Joe’s brother was even less handsome. His teeth were straighter, but he was thinner, a full three inches shorter, and had a severely receding hairline. Although he was the older brother, he tended to stay in Joe’s shadow. “It’s true,” he said, but weakly, as if he didn’t really want to incite Clay.
Chief Pontiff ignored them both. Madeline knew he was well aware of the suspicion and accusations of the past. He’d been on the force when Clay’s future wife had returned to town and begun following up on the Barker case. He’d been around when Allie’s father, the former chief of police, charged Clay with murder and put him in jail last summer. He’d also been around when they let Clay go because there wasn’t, and never had been, any real evidence linking him to the crime.
“This car has been submerged for more than half our lives,” Pontiff said, his attention on Madeline. “Look at it. Even the metal’s begun to corrode. Much as I hate to say it, the Caddy might not tell us what we want to know. You need to prepare yourself, just in case.”
“No!” She hugged herself to stop the shaking. “There could be a…a tooth, or a comb stuck way down between the seats. Some evidence, some lead.” She watched those forensics shows on TV religiously, recorded them if she wasn’t going to be home. She’d seen dozens of cases solved with the tiniest scrap of evidence.
“We’ll check, like I said, but…” His words dwindled away.
“Oh, Maddy,” Grace said softly.
Madeline didn’t respond to her stepsister. She wanted to calm down, for her family’s sake. They didn’t need the added stress of her breaking down. They’d been through a lot, too. At least no one had blamed her for her father’s disappearance. But she couldn’t seem to restrain herself. Not this time. “Don’t prepare an excuse before you even try,” she said. “Find s-something. I want to know what happened. I need to know what happened.” She grabbed Chief Pontiff’s arm. “Do your job!”
Pontiff blinked in surprise, and Clay quickly pulled her into his arms. “Maddy, stop,” he murmured against her hair.
If anyone else had asked her, she wouldn’t have—couldn’t have—gained control of her wayward emotions. But regardless of the turmoil inside her, she had too much respect for Clay to ignore his wishes or embarrass him further. Burying her face in his chest, she started to cry as she hadn’t cried since she was a child, with big wracking sobs that shook her whole body.
He hugged her close. “It’s okay,” he murmured. “It’s okay.”
“You’re hugging the man who killed him,” Joe whispered.
“Shut up, Joe,” she snapped.
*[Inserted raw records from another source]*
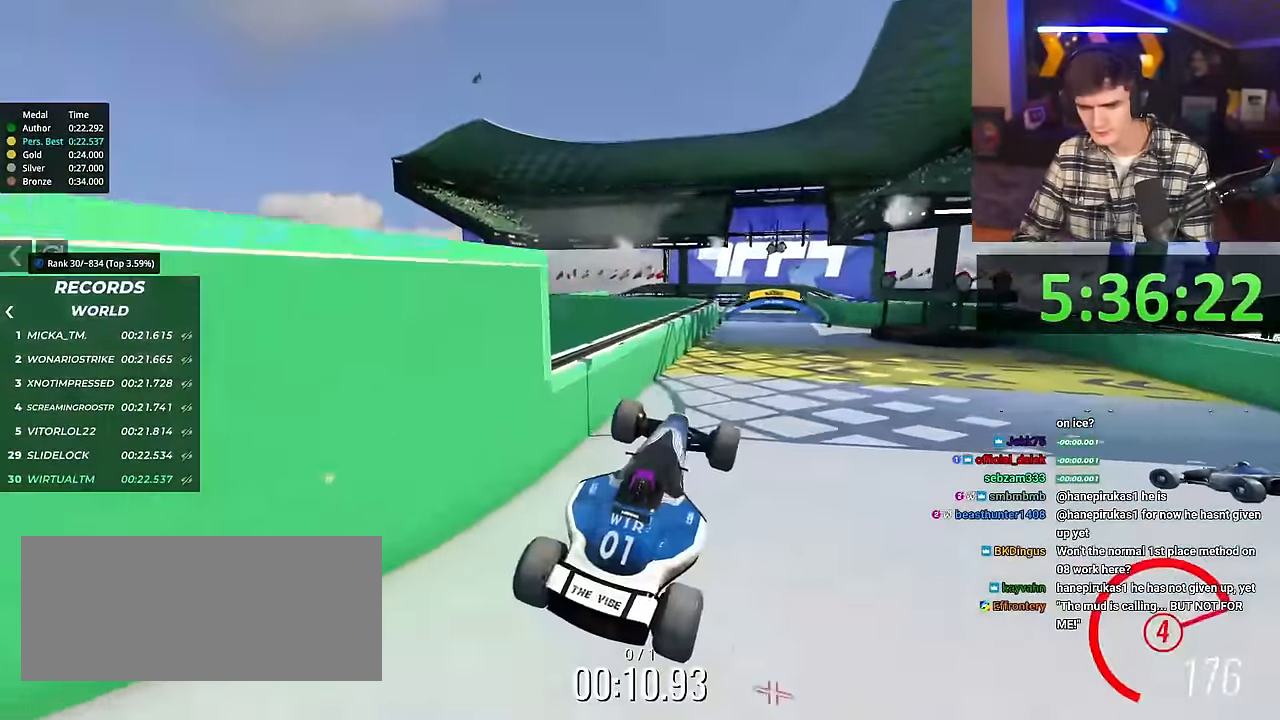
{"keys": ["left", "up"], "events": [[83, "left", "down"]]}
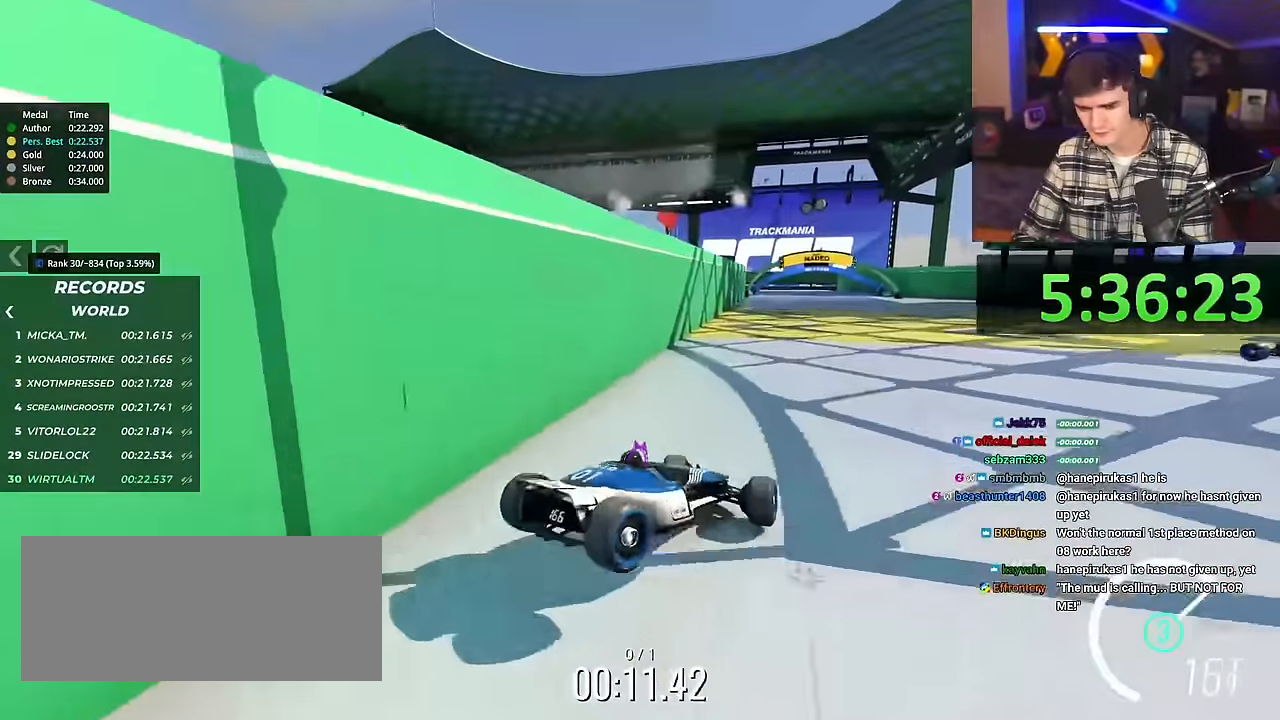
{"keys": ["up"], "events": [[483, "left", "up"]]}
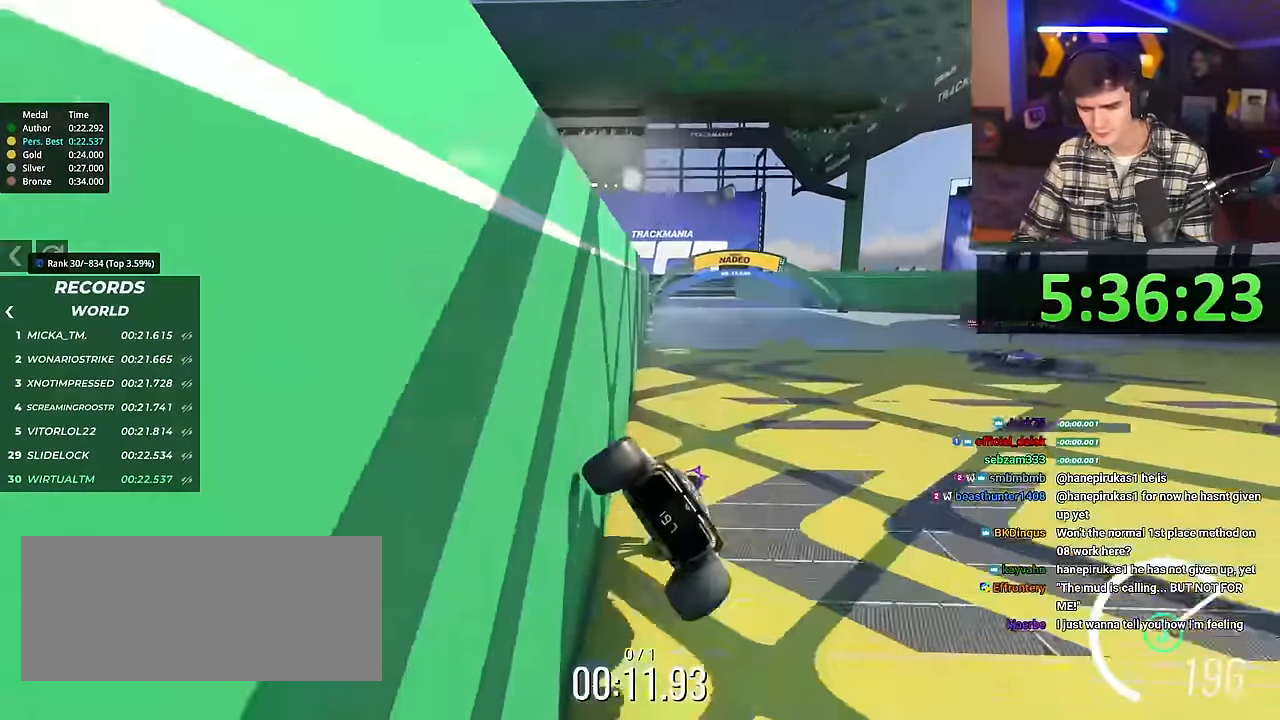
{"keys": ["right", "up"], "events": [[33, "right", "down"]]}
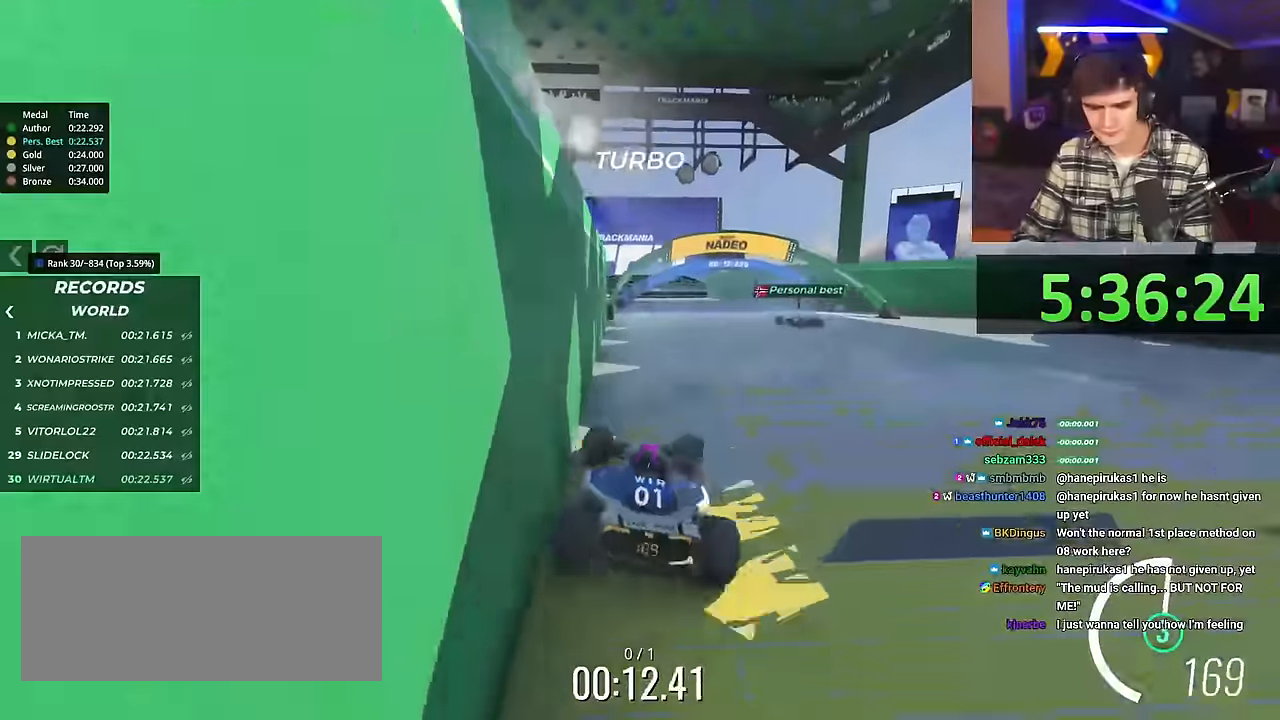
{"keys": ["left", "up"], "events": [[17, "right", "up"], [250, "right", "down"], [284, "left", "down"], [284, "right", "up"]]}
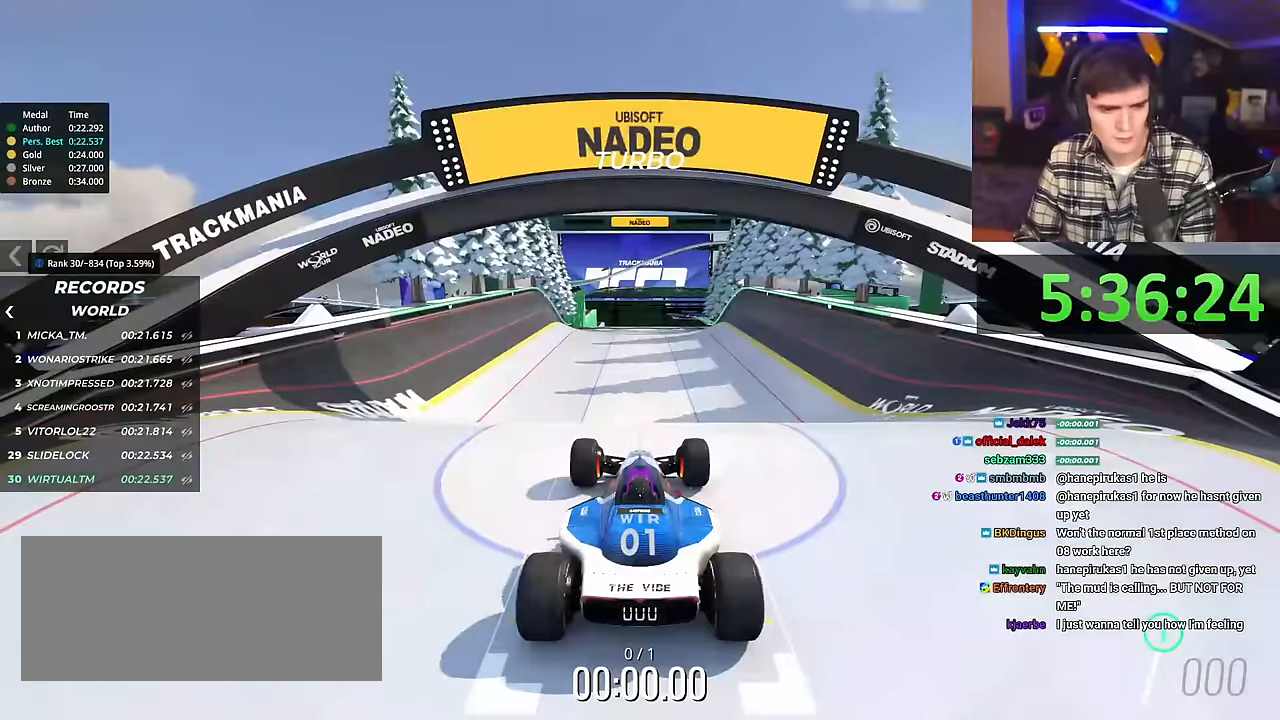
{"keys": ["up"], "events": [[117, "left", "up"], [167, "right", "down"], [351, "right", "up"]]}
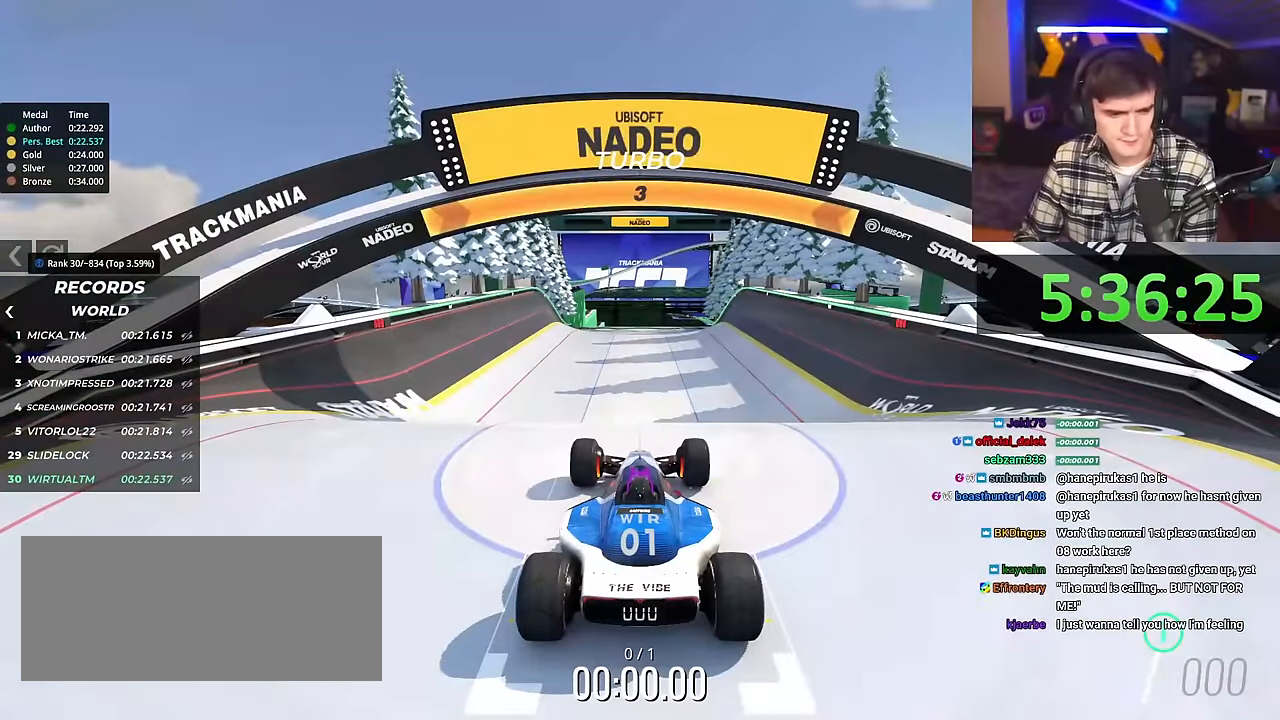
{"keys": ["up"], "events": []}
Clay had been the one to keep their family safe through the dark years after her father was gone. At times, he’d been the only thing standing between them and destitution.
“I’m sorry,” she told Clay. She didn’t want to draw attention to him. She knew he simply wanted to go on with his life and forget. She wished she could forget. But it was impossible. She’d tried.
“You have nothing to be sorry about,” he said.
With a sniff, she pulled away and dashed a hand across her cheeks. “I’m going home.”
“I’ll call you if we find anything,” Pontiff said.
Joe and his brother were still there, but one look from Clay kept them shuffling around the perimeter of the group like jackals attracted to a carcass. They obviously wanted to come closer, to say more, but were afraid to risk the consequences.
Madeline turned to her car. The police always said they’d keep digging, keep asking questions, go back through the files, whatever. But they never found anything solid. They didn’t really care about the truth. They just wanted to pin it on the Montgomerys to satisfy the Vincellis, who held political power in this town. Maybe Pontiff was a friend of sorts, but he was subject to the same political pressures as his predecessors and would probably follow in their footsteps. Nothing would change.
But Madeline couldn’t accept “nothing” any longer. She had to take more aggressive action, do something that would finally provide answers.
She was pretty sure what that something had to be. But her stepfamily wouldn’t like it. And there was no guarantee it’d work.